EXCERPT TO READ:
......

Jinyoung Kim’s AI4PKM runs four scheduled workflows. Daily Ingestion processes photos, voice notes, and web clips into structured notes. Weekly Roundup synthesizes patterns from daily activity. Continuous Upkeep repairs links and enriches content hourly. On-demand processing handles real-time triggers like web clippings.
The KTG/KTP/KTE Pipeline
Breaking automation into phases prevents runaway agents. AI4PKM uses three:
| Phase | Agent | Role | Output |
|---|---|---|---|
| KTG | Generator | Convert triggers into tasks | Structured task queue |
| KTP | Processor | Route and execute tasks | Modified notes, new connections |
| KTE | Evaluator | Validate outputs | Completion confirmation |
This mirrors the three-layer workflow: spec, implement, verify.
Generator watches for triggers: new files in an inbox folder, notes tagged with #AI, voice commands from apps like Limitless.AI. It doesn’t act, it queues.
Processor routes each task to the appropriate agent. A web clip goes to the summarizer. A daily roundup request goes to the synthesis agent. Multi-agent routing prevents one-size-fits-all prompts.
Evaluator checks the work. Did the summary get written? Do the tags make sense? Without this, silent failures compound.

......

Stored data entries:
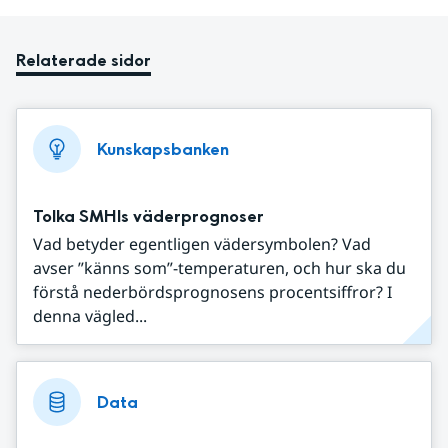
Relaterade sidor
Kunskapsbanken
Tolka SMHIs väderprognoser
Vad betyder egentligen vädersymbolen? Vad
avser ”känns som”-temperaturen, och hur ska du
förstå nederbördsprognosens procentsiffror? I
denna vägled...
Data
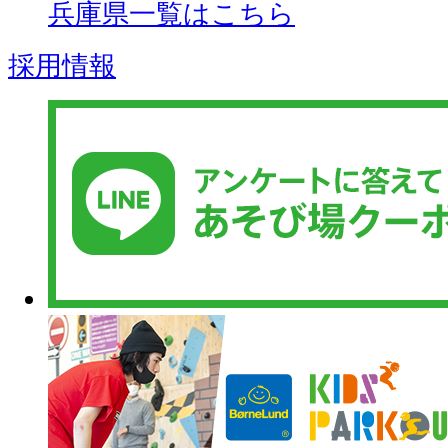
兵庫県一覧はこちら
採用情報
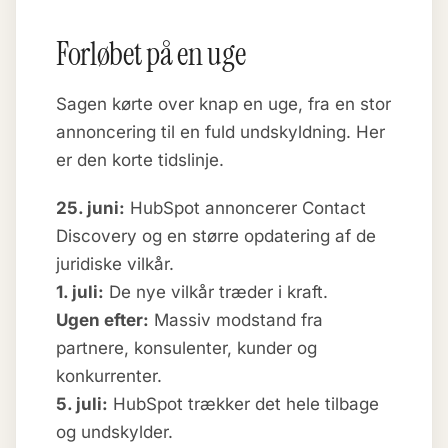
Forløbet på en uge
Sagen kørte over knap en uge, fra en stor
annoncering til en fuld undskyldning. Her
er den korte tidslinje.
25. juni:
HubSpot annoncerer Contact
Discovery og en større opdatering af de
juridiske vilkår.
1. juli:
De nye vilkår træder i kraft.
Ugen efter:
Massiv modstand fra
partnere, konsulenter, kunder og
konkurrenter.
5. juli:
HubSpot trækker det hele tilbage
og undskylder.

......

Continue the piece on the AI4PKM automation pipeline, starting right after its final sentence.

RESULT BELOW:
Setting Up a Daily Workflow
Start simple. A daily processing workflow that runs at 9 PM:
# cron.json for AI4PKM
{
"daily_roundup": {
"schedule": "0 21 * * *",
"command": "ai4pkm run DIR"
}
}
For vanilla Claude Code with a notes directory:
# daily-pkm.sh
#!/bin/bash
cd ~/notes
claude --print "Process today's captures in inbox/:
1. Extract key information from each file
2. Move processed files to appropriate topic folders
3. Update the daily log at journal/$(date +%Y-%m-%d).md
4. List any broken links found
Be brief. Track what you process."
Add to crontab:
crontab -e
# Add:
0 21 * * * ~/scripts/daily-pkm.sh >> ~/logs/pkm.log 2>&1
The --print flag outputs results without interactive prompts. Redirect to a log file for debugging.
AI Attribution Tracking
When multiple tools touch your notes, you lose track of what came from where. Three months later, you read something clever and can’t remember if you wrote it or GPT-4 did.
Mark AI-generated content explicitly:
## Summary
<!-- Generated by Claude 3.5 Sonnet, 2026-01-21 -->
This article argues that...
Or use frontmatter:
---
ai_generated: true
model: claude-3-5-sonnet
date: 2026-01-21
workflow: daily_roundup
---
Track at the workflow level too. When debugging why a note has wrong tags, you need to know which workflow processed it.
Incremental Processing
Running full scans wastes tokens and time. Track what’s already processed:
# Skip files processed since last run
claude "Process files in inbox/ modified after $(cat .last_run).
Update .last_run with current timestamp when done."
AI4PKM uses git commit history and file timestamps. Files processed in the last run get skipped. New files, modified files get queued.
This matters at scale. A vault with 5,000 notes can’t afford full reprocessing on every run.
Common Mistakes
Over-automation early. Start with one workflow. Daily processing. Get that working before adding weekly reviews, hourly maintenance, and real-time triggers.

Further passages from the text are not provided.